Un programme original, véritable éloge de la création transculturelle.
Quelle est l’origine du programme Africa Exchange ?
En 1994, la Fondation Ford a mené une étude sur la présence artistique d’Afrique, d’Asie et d’Amérique latine aux Etats-Unis. L’objectif était de mettre en place des programmes favorisant les échanges interculturels et, à travers le dialogue artistique, contribuer à améliorer la compréhension mutuelle des peuples. En 1995, cette fondation a chargé le centre « 651 Arts » du développement d’un programme d’échanges culturels avec l’Afrique. Africa Exchange a débuté avec la constitution d’un réseau américain de responsables culturels impliqués dans le spectacle vivant africain contemporain. Aujourd’hui, l’apport financier de la fondation a pris fin – cela était prévu dès le départ. Nous poursuivons le programme, mais en limitant le nombre de projets.
Quel est l’objectif précis de ce programme ?
Il s’agit de favoriser les rencontres entre créateurs africains et américains, de générer des collaborations entre eux et de contribuer à l’émergence de nouvelles formes d’expression artistique puisant force et originalité dans leur dimension interculturelle. Concrètement, nous donnons la possibilité à des artistes africains de venir aux Etats-Unis à l’occasion de résidences d’artiste, accueillies à chaque fois par un centre culturel différent. En organisant des rencontres hors scène entre artistes, universitaires et aussi responsables culturels, notre désir est de contribuer à des échanges culturels plus étendus qu’à l’occasion d’un spectacle ponctuel.
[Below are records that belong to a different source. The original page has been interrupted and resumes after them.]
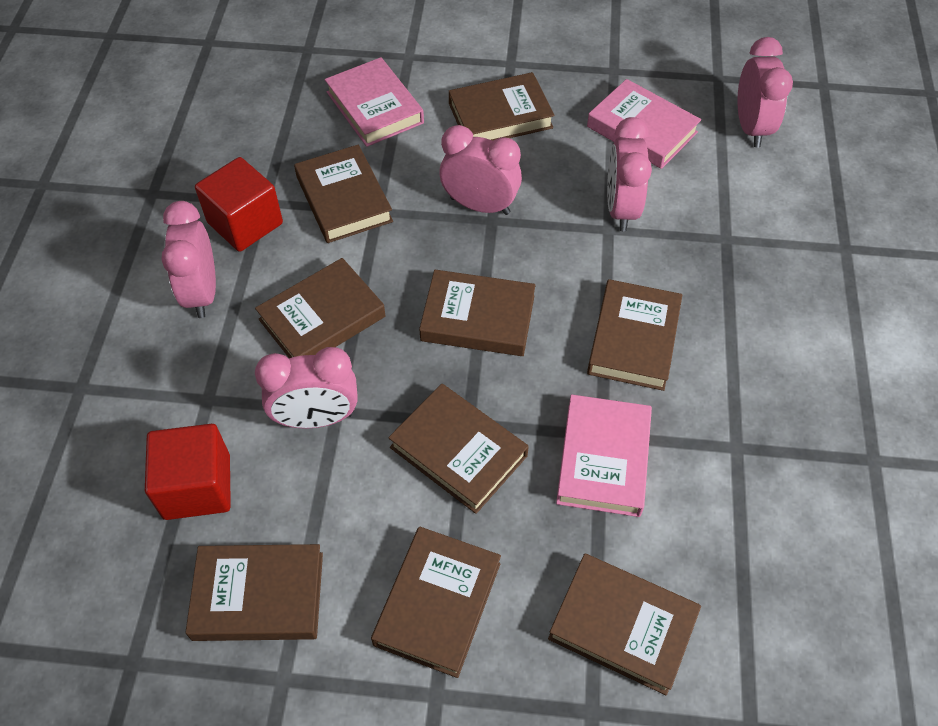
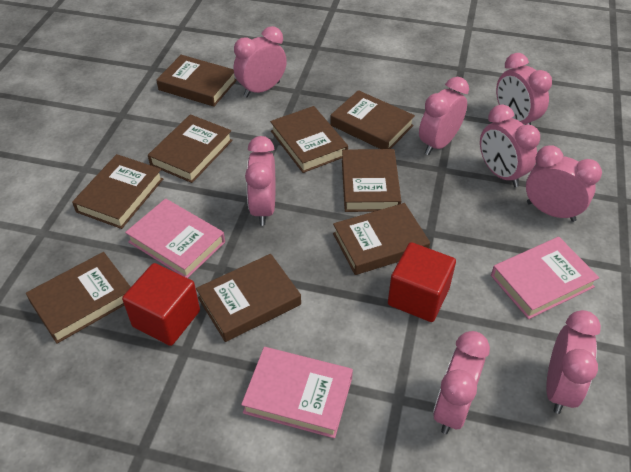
pink clock: 5 -> 8

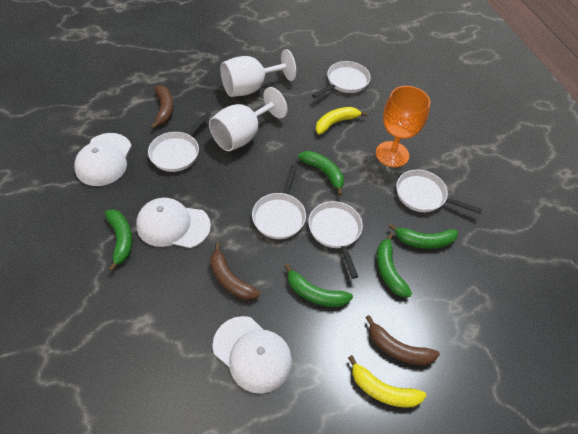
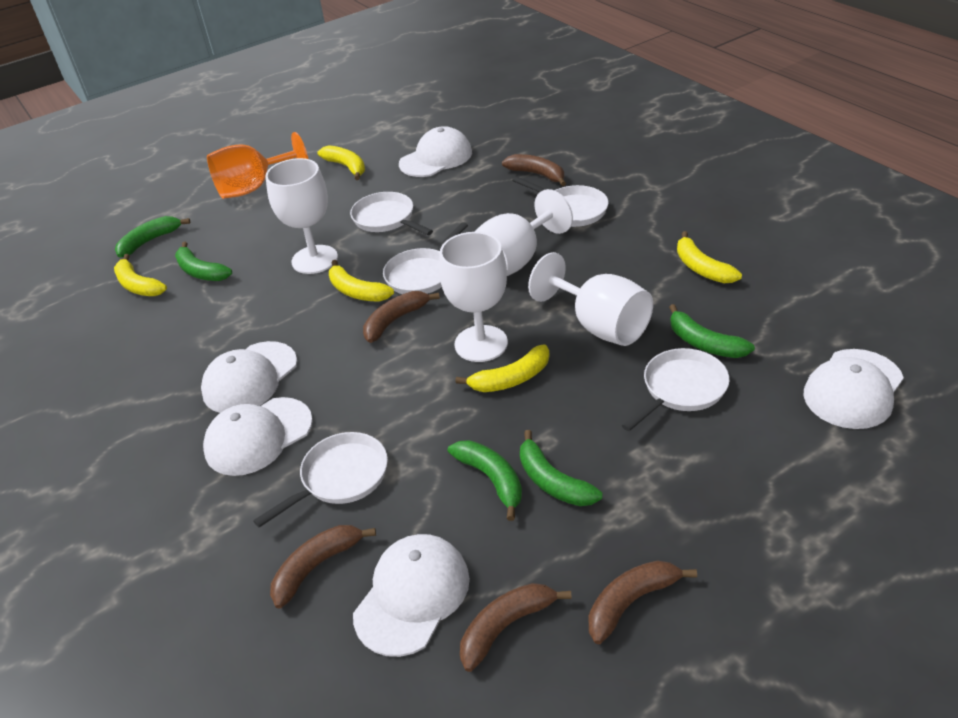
brown banana: 3 -> 5
white cap: 3 -> 5
white goblet: 2 -> 4
yellow banana: 2 -> 5

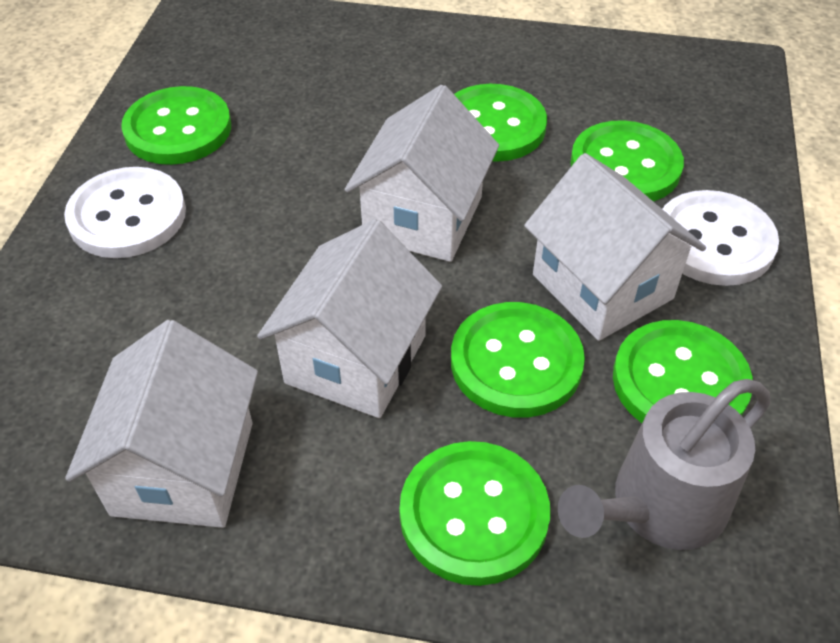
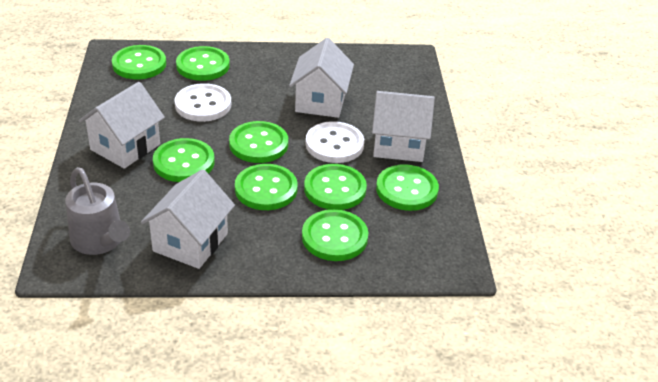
green button: 6 -> 8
Comment se déroulent les rencontres ?
En trois phases. Dans un premier temps, l’artiste africain – ou la troupe – se rend aux Etats-Unis pour une résidence d’artiste, d’une durée de quelques jours à trois semaines, occasion de multiples rencontres. Dans un second temps, l’artiste africain développe une phase expérimentale avec un confrère américain remarqué lors de la résidence. Cette interaction débouche ou non sur la troisième phase, la création d’une uvre commune. L’expérience peut tout à fait se limiter aux deux premières étapes. Nous faisons en sorte d’intervenir le moins possible, de laisser les choses survenir naturellement. Il n’y a aucune obligation de création. A nos yeux, l’essentiel est que des artistes de cultures différentes se rencontrent, prennent le temps d’échanger et de s’enrichir mutuellement.
Comment s’effectue la sélection des artistes africains ?
Nous fonctionnons avec un vaste comité composé d’artistes, d’universitaires et de responsables culturels d’Afrique et d’Amérique. Afin de ne pas nous retrouver submergés d’offres, nous avons tendance à privilégier les artistes africains connus directement par des personnes de ce réseau. Nous effectuons également parfois un repérage en assistant à des festivals en Afrique. Je me suis moi-même rendue deux fois au MASA, où j’ai pu observer la formidable vitalité de la création contemporaine africaine.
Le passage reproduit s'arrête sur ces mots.